Grenzen und Alternativen zur Implantologie
Das Generalthema stand im Zeichen der künftigen Herausforderungen, die medizinischer Fortschritt und vor allem die Alterung der Gesellschaft mit sich bringen: Die wissenschaftliche Erkenntnis, dass Zahn-Medizin und Medizin zunehmend systemisch betrachtet werden müssen, prägte die Vorträge und auch die intensive Diskussion der Praktiker im Plenum. Prof. Dr. Wolfgang Sümnig (Greifswald), Vorsitzender des DGI-Landesverbands, betonte die Notwendigkeit, medizinische Fragen gerade bei invasiven Eingriffen bei Älteren ausreichend zu berücksichtigen. Nicht immer sei das wissenschaftlich Machbare, sondern vorrangig die inidividuelle Betrachtung des Patienten – auch in der Implantologie – ausschlaggebend: „Man muss auch in diesem Fach einmal ‚Nein‘ sagen können.“ Gemeinsames Ziel von Berufspolitik und Wissenschaft, so bekräftigte auch der Leiter der wissenschaftlichen Gesellschaft Mecklenburg-Vorpommerns, Prof. Reiner Biffar (Greifswald), sei die Versorgung des Patienten.
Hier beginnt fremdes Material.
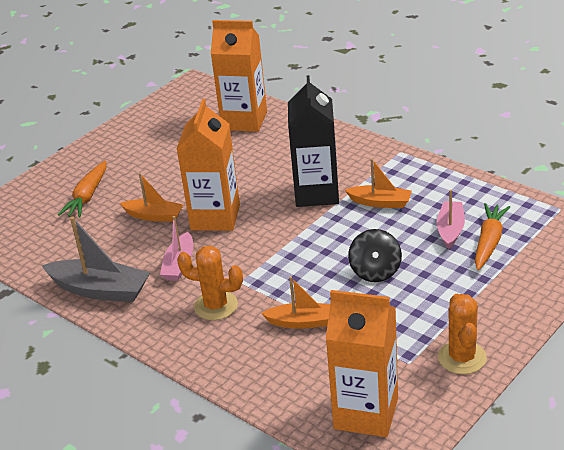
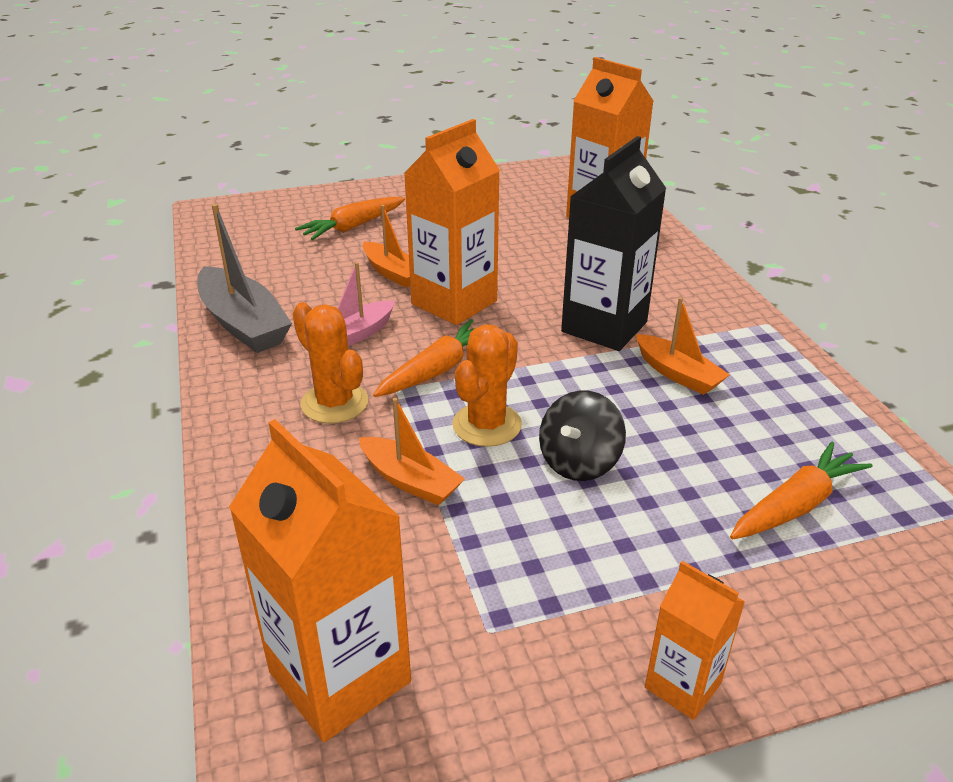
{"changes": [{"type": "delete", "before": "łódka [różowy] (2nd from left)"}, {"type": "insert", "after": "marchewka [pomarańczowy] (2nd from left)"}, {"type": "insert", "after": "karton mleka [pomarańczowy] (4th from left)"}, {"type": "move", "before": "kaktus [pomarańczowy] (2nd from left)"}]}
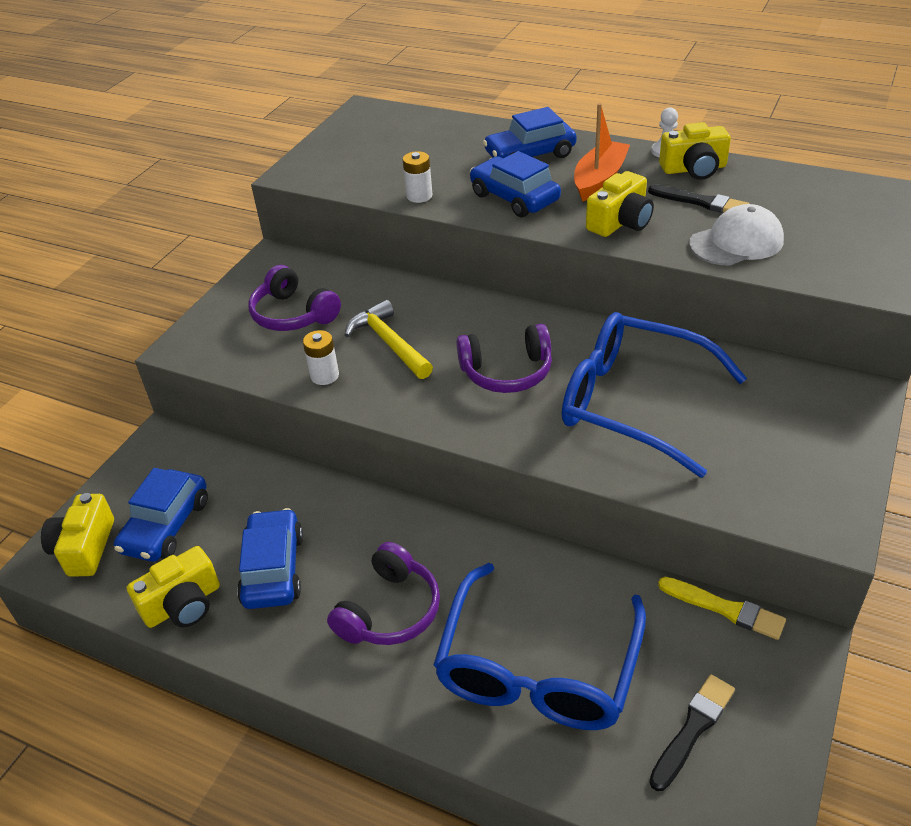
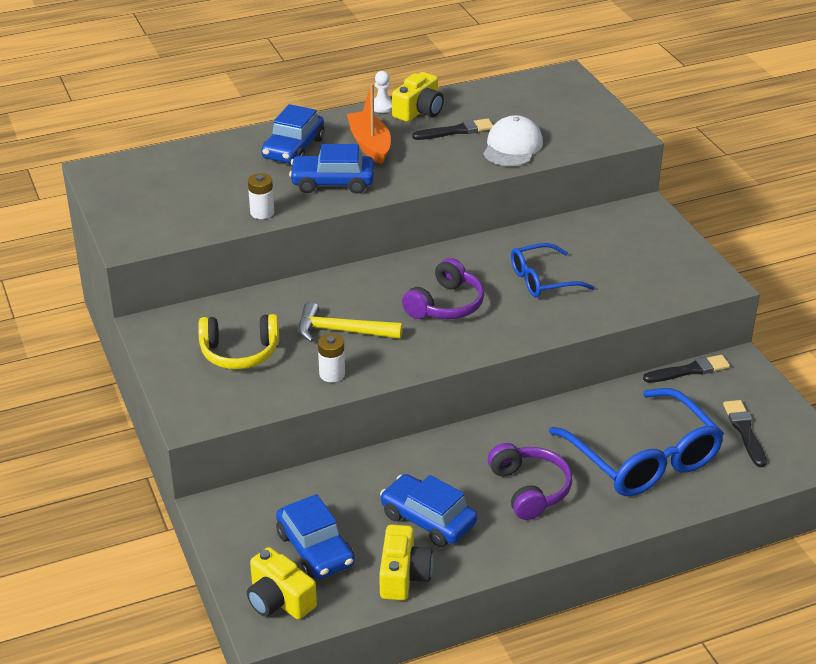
{"changes": [{"type": "delete", "before": "aparat fotograficzny [żółty] (3rd from left)"}, {"type": "recolor", "before": "słuchawki [fioletowy] (1st from left)", "after": "słuchawki [żółty]"}, {"type": "recolor", "before": "pędzel [żółty]", "after": "pędzel [czarny] (2nd from left)"}, {"type": "resize", "before": "okulary [niebieski] (2nd from left in the first image)", "scale": 0.57}]}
Diesen Eindruck vermittelte auch die Pressekonferenz am Vortag des Zahnärztetages, auf der Kammerpräsident und BZÄK-Vizepräsident Dr. Dietmar Oesterreich die Verantwortung des Zahnarztes für die Gesundheit gerade auch von Patienten in sozial schwierigen Lebenslagen herausstellte. Denn: „Sowohl Karies als auch Parodontitis sind im Falle niedrigen Bildungsstandes und geringen Einkommens deutlich häufiger anzutreffen.“ Entsprechend wichtig seien gerade hier die Bemühungen um Erfolge in der Prävention. Bei einer Armutsquote von 23 Prozent seien in diesem Bundesland niedrigschwellige Präventionsangebote die richtige Antwort. Maßnahmen wie der seit 2004 flächendeckend eingesetzte Kinderpass, der vollständig aus eigenen Kräften des Berufsstandes entstanden sei, müssten von Kostenträgern, öffentlichem Gesundheitsdienst und der Gesundheitspolitik des Landes genutzt und unterstützt werden. Gleiches gelte für die Betreuung von immobilen Patienten durch mobile Behandlungseinheiten. Hier hätten Pilotprojekte neue Wege aufgezeigt, die „aus dem Versorgungsalltag heraus zur weiteren politischen Entscheidungsfindung beitragen“ können. Oesterreich: „Es wird dann an den Krankenkassen und der Gesundheitspolitik liegen, Schritte einzuleiten, um die Situation nachhaltig zu verbessern.“
Hoher Forschungsbedarf
Forschungsbedarf im Bereich der Wechselwirkung von Oral- und Allgemeinerkrankungen belegte Prof. Wilhelm Kirch (Dresden). Für die Praxis entscheidend seien nicht nur deren wechselseitige Auswirkungen, sondern auch die Erkenntnis, dass allgemeinmedizinische Erkrankungen zu Komplikationen in der zahnmedizinischen Behandlung führen könnten, also besondere Vorkehrungen bei der Behandlung getroffen werden müssten. Diese Wechselbezüge wurden von verschiedenen Referenten immer wieder – unter Berücksichtigung des Praxisbezuges – herausgestellt.
Erfolg versprechend, so das Resümee aus den Vorträgen, wirkt hier der wissenschaftlichtechnische Fortschritt: „Verfeinerte Techniken und neue OP-Methoden in der Zahnheilkunde, aber auch in der Implantologie und Implantatchirurgie“ hätten, so Prof. Sümnig, deutliche Verbesserungen hinsichtlich weiterer und sicherer Alternativen erbracht. Heute müsse der Zahnmediziner verstärkt abwägen, welche Möglichkeiten der operativen Versorgung auch unter Einbezug der Implantologie zum Einsatz kommen. Hier werde nicht nur die Möglichkeit zum Lückenschluss geboten, sondern gerade auch ein aktiver Beitrag zur erheblichen Verbesserung der Lebensqualität bei zahnlosen Patienten geschaffen. Welche Alternativen und Grenzen im Rahmen der jeweiligen Behandlungsmethoden – Implantologie oder herkömmliche Restauration – geboten seien, war auch Thema einer Expertendisputation, die den auch dieses Mal ausgebuchten Zahnärztetag am Sonntag abrundete.